I’m in a situation where it’s a lot easier to design a layer without an explicit batch dimension. Is it in general now a good idea to just design an entire NN without batch dimension and then just vmap over the batch dim?
I could see problems with BatchNorm, but everybody hates BatchNorm anyway right?
Based on the docs it seems this might indeed be a targeted use case:
vmap() can be helpful in hiding batch dimensions, leading to a simpler model authoring experience.
However, I would also be interested in learning more about your actual use case and how you are writing your code. I know some ops might not accept a batched input in which case vmap sounds like the right tool, but it seems your code can be simplified by dropping the batch dimension?

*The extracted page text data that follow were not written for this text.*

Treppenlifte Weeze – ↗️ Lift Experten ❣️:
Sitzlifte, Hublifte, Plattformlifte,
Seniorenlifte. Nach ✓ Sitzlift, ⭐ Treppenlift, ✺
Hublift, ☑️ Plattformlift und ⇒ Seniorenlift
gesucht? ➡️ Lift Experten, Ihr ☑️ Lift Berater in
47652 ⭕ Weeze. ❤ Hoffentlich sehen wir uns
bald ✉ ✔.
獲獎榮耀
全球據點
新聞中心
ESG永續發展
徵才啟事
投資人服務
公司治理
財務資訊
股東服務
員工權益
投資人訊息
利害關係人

Yes, simplification is the primary motivation for me. I’m not using any NN layers except nn.Linear (in this case), which works with any shapes, so I figured it would be a nice opportunity to just drop the batch dimension completely.
I was explicitly interested in some CUDA benchmarks since it’s not very clear to me how the various parallelization optimizations happen under the hood… but I guess I could do some simple benchmarks with e.g. nn.Linear myself.
Yes, I would also recommend benchmarking the actual use case to see if any differences would be visible or if vmap can properly use the optimal ops.
Also, CC @richard for visibility in case you have already benchmarked different workloads.